--- Brief ---
Render the lines of the material from its start through the line containing "Jasa Konstraktor Kolam Renang" as a JSON list of strings, one string per line, leaving out blank lines.

- - -

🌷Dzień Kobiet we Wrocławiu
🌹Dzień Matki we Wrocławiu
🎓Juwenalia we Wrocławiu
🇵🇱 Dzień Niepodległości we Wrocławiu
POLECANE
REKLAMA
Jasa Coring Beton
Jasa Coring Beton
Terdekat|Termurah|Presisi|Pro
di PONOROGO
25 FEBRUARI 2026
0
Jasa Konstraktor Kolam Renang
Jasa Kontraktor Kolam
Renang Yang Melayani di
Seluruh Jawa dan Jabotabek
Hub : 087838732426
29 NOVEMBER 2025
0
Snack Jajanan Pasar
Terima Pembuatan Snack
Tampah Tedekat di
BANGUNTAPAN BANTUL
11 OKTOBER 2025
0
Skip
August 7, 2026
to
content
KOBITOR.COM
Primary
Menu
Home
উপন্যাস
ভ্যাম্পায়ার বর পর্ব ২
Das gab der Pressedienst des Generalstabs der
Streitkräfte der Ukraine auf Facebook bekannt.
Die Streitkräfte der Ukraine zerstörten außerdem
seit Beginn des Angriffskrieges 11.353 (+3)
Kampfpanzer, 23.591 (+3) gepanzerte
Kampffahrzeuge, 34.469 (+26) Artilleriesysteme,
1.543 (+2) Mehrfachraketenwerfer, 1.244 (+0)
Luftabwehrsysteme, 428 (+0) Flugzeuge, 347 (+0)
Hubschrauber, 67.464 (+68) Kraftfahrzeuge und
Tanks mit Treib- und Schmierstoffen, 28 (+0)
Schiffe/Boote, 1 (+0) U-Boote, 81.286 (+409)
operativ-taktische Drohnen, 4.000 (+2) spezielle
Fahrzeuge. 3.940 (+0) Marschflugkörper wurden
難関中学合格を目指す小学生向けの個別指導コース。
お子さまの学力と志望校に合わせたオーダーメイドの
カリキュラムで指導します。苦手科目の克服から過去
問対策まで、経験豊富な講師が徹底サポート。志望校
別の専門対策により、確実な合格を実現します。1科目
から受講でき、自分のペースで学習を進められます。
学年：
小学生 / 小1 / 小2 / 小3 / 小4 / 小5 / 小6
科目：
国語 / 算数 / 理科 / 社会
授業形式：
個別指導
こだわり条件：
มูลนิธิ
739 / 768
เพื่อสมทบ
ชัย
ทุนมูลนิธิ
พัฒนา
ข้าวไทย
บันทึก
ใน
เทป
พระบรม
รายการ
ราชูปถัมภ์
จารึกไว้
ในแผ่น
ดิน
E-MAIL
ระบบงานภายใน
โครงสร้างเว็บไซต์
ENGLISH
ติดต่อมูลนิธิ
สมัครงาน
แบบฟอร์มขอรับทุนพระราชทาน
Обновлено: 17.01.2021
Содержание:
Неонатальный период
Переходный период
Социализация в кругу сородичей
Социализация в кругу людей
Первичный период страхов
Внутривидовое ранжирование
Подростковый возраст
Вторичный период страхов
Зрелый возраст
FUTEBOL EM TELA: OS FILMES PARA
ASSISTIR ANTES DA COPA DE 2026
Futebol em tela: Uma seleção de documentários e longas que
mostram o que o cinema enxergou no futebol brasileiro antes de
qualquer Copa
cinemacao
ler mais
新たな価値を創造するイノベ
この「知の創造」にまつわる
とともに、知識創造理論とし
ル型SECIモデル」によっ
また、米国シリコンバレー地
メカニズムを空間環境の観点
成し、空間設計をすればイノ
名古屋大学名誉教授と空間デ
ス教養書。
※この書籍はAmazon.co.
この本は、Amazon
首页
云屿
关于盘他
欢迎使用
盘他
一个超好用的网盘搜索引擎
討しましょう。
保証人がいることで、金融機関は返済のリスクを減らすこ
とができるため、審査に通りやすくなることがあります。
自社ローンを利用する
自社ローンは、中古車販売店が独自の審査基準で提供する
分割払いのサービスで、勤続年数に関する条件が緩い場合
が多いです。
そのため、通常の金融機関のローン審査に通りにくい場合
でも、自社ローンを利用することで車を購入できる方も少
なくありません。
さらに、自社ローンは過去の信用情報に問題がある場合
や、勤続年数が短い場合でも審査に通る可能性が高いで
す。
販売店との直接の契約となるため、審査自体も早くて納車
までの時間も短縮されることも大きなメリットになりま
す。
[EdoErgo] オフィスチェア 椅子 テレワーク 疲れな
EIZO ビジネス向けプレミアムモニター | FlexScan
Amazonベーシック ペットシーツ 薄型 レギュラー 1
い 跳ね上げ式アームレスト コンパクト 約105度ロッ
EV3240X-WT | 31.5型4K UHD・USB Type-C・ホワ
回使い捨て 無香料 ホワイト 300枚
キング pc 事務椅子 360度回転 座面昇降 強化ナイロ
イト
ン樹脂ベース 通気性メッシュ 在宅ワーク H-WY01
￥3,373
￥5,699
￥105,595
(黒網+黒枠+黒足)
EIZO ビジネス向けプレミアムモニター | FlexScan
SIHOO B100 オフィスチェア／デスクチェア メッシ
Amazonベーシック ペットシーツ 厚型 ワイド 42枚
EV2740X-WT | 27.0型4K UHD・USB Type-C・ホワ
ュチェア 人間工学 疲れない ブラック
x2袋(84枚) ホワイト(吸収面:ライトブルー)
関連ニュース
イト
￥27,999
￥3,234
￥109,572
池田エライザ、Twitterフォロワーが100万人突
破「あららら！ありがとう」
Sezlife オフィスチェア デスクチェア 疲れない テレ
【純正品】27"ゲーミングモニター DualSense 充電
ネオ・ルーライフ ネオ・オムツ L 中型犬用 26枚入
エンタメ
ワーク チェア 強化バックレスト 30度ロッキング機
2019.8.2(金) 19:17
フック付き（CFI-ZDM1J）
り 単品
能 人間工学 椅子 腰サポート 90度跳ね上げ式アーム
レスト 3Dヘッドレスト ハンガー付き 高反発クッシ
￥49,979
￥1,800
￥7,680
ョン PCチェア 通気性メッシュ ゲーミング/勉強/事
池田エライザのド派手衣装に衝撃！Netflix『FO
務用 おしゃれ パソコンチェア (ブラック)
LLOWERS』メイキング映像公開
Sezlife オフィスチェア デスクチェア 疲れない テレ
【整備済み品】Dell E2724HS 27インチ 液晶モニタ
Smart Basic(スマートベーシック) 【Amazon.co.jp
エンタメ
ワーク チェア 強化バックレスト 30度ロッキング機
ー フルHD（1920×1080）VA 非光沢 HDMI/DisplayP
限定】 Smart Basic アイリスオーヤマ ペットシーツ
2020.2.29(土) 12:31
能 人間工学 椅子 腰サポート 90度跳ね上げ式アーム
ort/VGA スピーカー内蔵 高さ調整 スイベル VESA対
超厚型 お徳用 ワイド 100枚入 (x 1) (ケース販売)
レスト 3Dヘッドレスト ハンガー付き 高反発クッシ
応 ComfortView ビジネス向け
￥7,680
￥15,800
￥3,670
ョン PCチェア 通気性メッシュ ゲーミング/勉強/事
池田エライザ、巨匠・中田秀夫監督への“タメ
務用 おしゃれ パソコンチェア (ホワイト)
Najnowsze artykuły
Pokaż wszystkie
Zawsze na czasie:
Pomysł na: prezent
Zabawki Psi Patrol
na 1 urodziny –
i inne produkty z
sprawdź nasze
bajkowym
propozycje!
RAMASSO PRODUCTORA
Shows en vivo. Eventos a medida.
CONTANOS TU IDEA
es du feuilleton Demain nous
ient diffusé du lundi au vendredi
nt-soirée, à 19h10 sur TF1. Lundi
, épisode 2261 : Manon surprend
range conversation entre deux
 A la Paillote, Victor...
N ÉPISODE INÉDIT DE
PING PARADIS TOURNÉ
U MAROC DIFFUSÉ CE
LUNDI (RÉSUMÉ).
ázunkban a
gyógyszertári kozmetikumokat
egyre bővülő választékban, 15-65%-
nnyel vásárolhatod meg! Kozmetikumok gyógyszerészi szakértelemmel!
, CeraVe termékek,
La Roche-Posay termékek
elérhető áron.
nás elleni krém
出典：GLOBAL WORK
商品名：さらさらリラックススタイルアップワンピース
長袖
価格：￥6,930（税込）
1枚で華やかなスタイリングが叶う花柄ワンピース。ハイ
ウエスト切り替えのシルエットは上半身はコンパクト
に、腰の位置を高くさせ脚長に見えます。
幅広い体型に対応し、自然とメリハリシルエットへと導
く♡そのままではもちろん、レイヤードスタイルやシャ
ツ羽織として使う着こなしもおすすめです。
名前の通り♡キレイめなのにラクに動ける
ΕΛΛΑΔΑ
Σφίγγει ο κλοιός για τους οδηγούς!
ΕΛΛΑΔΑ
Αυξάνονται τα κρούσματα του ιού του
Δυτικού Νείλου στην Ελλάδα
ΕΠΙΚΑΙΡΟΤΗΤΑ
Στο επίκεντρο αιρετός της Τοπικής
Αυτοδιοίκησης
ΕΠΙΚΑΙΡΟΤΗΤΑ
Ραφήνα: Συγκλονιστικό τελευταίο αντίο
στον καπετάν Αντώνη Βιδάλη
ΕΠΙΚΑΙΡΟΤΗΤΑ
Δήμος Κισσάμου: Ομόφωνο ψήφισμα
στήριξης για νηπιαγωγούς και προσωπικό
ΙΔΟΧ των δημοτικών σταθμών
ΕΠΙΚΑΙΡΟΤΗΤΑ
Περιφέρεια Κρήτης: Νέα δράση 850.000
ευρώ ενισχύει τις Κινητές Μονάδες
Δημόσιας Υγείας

- - -

--- Solution to this exercise ---
[
  "🌷Dzień Kobiet we Wrocławiu",
  "🌹Dzień Matki we Wrocławiu",
  "🎓Juwenalia we Wrocławiu",
  "🇵🇱 Dzień Niepodległości we Wrocławiu",
  "POLECANE",
  "REKLAMA",
  "Jasa Coring Beton",
  "Jasa Coring Beton",
  "Terdekat|Termurah|Presisi|Pro",
  "di PONOROGO",
  "25 FEBRUARI 2026",
  "0",
  "Jasa Konstraktor Kolam Renang"
]